Un petit livre étrange, d'abord par son titre : La Zone grise car le titre de l'ouvrage en ialien était Intervista a Primo Levi, ex deportato. En fait, il s'agit de la retranscription des échanges de deux historiens (A. Bravo et F Cereja) avec Primo Levi. Il semble que ce soient eux qui focalisent sur ce thème de la zone grise, et particulièrement Anna Bravo, qui en fait un décryptage -usages et mésusages de la notion- dans sa postface (p 133 à 154). En fait, Primo Levi y revient sur diverses caractéristiques des camps déjà évoqué dans ses principaux livres (s'il n'en fallait lire que deux, Si c'est un homme et Naufragés et rescapés me paraissent être les deux incontournables).

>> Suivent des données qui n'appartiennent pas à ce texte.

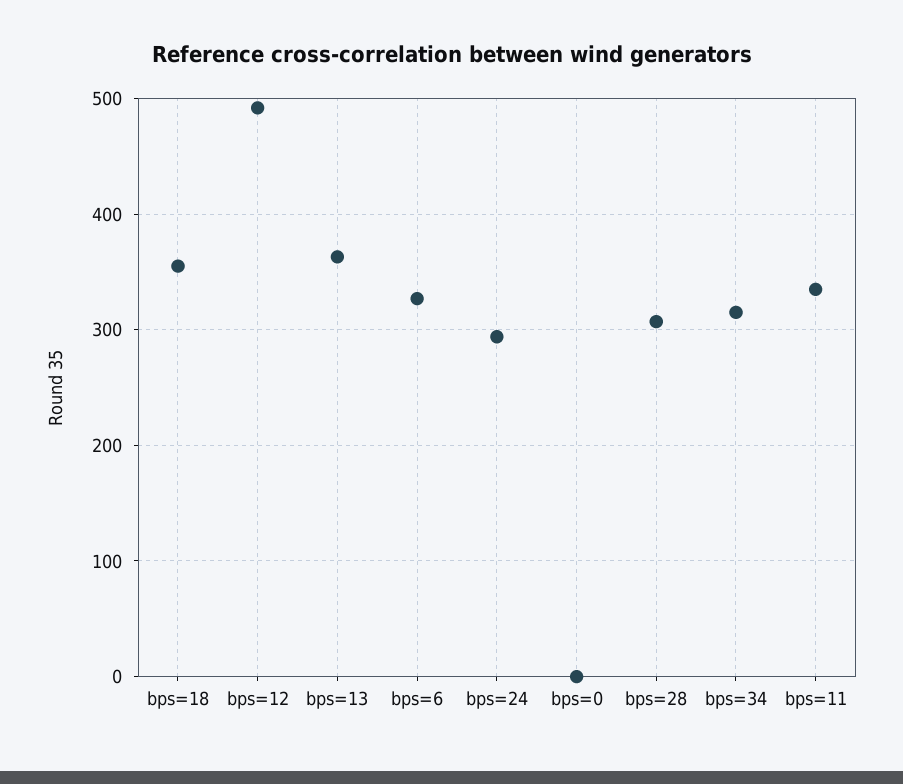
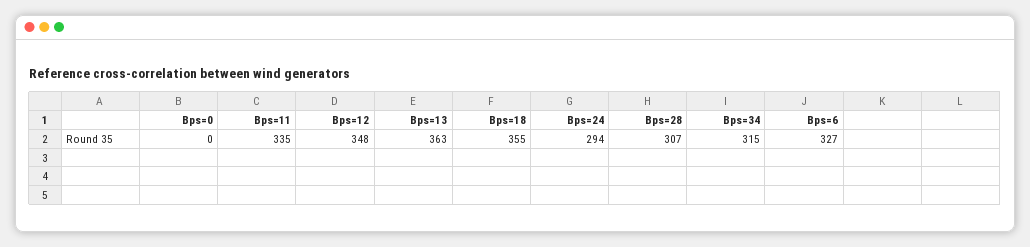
  {
    "bps=18": 355,
-   "bps=12": 490,
+   "bps=12": 348,
    "bps=13": 363,
    "bps=6": 327,
    "bps=24": 294,
    "bps=0": 0,
    "bps=28": 307,
    "bps=34": 315,
    "bps=11": 335
  }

Il répond également à des interrogations sur la transmission, à la fois ce qui se transmet consciemment et inconsciemment, mais aussi la transmission orale directe au travers des interventions dans les établissements scolaires en tant que témoin survivant. Primo Levi évoque par ailleurs son rapport négatif aux écrits de Bettelheim, ainsi que les courriers qu'il reçoit et qui le mettent en position archétypale de survivant qui détiendrait "toutes les réponses". Il s'étonne notamment qu'on l'interroge souvent sur des questions ayant trait à la religion, lui qui n'est pas croyant, et se demande s'il faut voir, dans ces questionnements récurrents, une évolution sociétale particulière.
C'est, bien entendu, l'occasion aussi d'évoquer (en quelques phrases) les prisonniers des Sonderkommandos. Même si Primo Levi a écrit par ailleurs que "le jugement sur eux reste suspendu" (in Les Naufragés et les rescapés) on retrouve ici, une fois de plus, une association d'idées effrayante où il relie trois thèmes dans une même continuité de pensée : les hommes qui se comportent comme des monstres / les Sonderkommandos / le peu de suicides dans les camps.
Le principal intérêt de ce livre est sans doute sa publication sous forme de transcription rigoureuse, car l'éditeur précédent avait choisi, pour plus de fluidité à la lecture, de retravailler le texte.
L'entretien (du 27 janvier 1983) est précédé de deux textes : l'un de Carlo Ginzburg, l'autre de Federico Cereja, et postfacé donc par Anna Bravo.